昨日のEテレ「日曜美術館」で紹介された、日本画家・小早川秋聲の「國之楯」を観ました。
「國之楯」は1944年の作。陸軍の依頼によって描かれたにもかかわらず完成した本作の受け取りを陸軍は拒否したとのこと。昨日の放送では、見た感じが厭戦的だからだろうと拒否理由を推測していました。
従軍画家としての「戦争画」であるという外形的事実や内心の制作意図に関する専門家の解釈をひとまず頭の中から切り離して、
きょう正面から間近で観た本作そのものから「訴えるもの」が強烈に感じられました(テレビや画像で見るよりはるかに)。その「訴えるもの」と陸軍が受け取り拒否した理由は重なるのだろうと思います。
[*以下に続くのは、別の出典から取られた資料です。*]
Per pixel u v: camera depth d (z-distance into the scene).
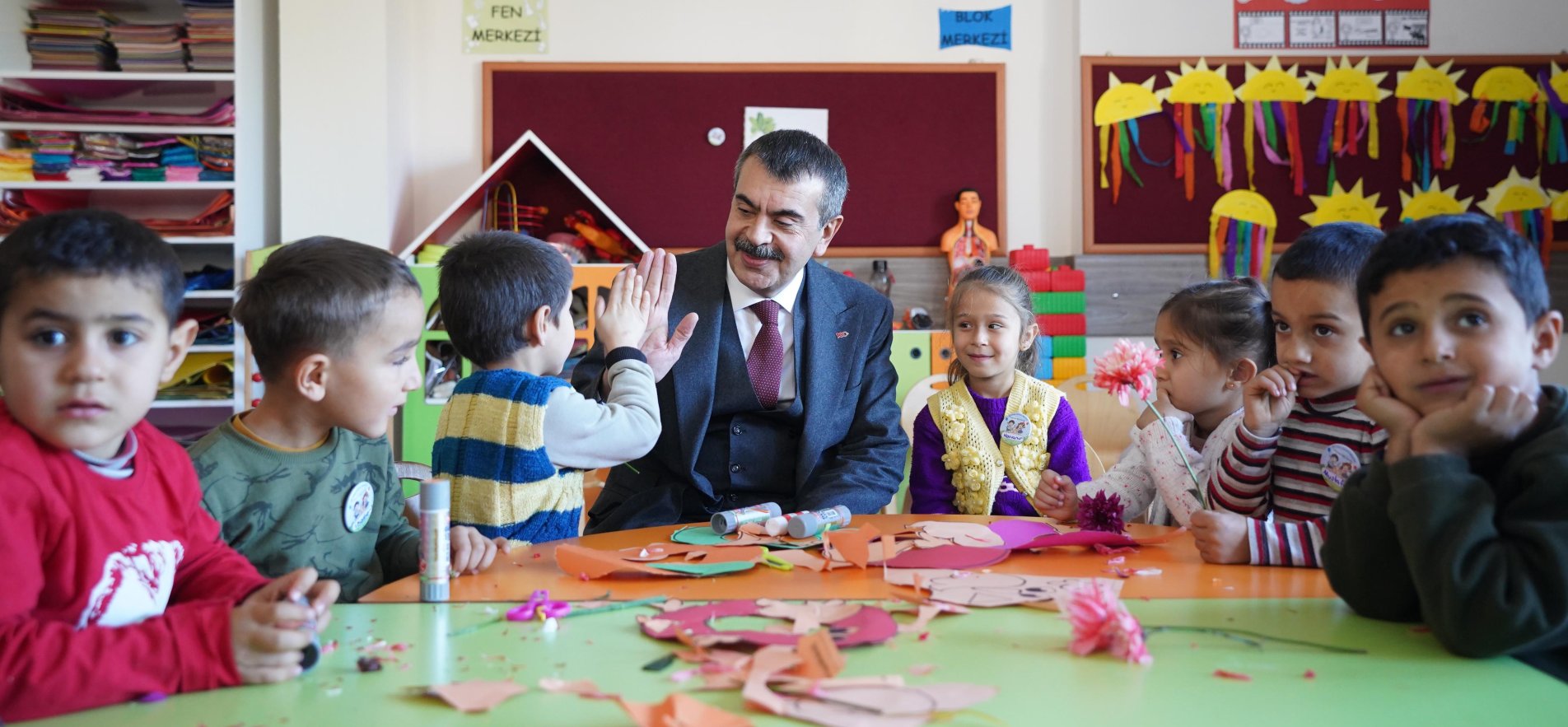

そもそもは兵士なきがらの頭部の上の光の輪とボディに舞い散る桜花びらも描かれていましたが、小早川自身が戦後塗りつぶしたとのこと。きょう観て、その痕跡も分かりました。「光の輪と桜花びら」の「戦争画」としてのイメージ、それが戦後はどう受け取られるか。時代の変化と作者の思いといったことも考えさせられました。
本作以外にも20点ほどの作品が展示されている小早川秋聲回顧展は、東京の画廊「加島美術」で9月16日まで。入場無料。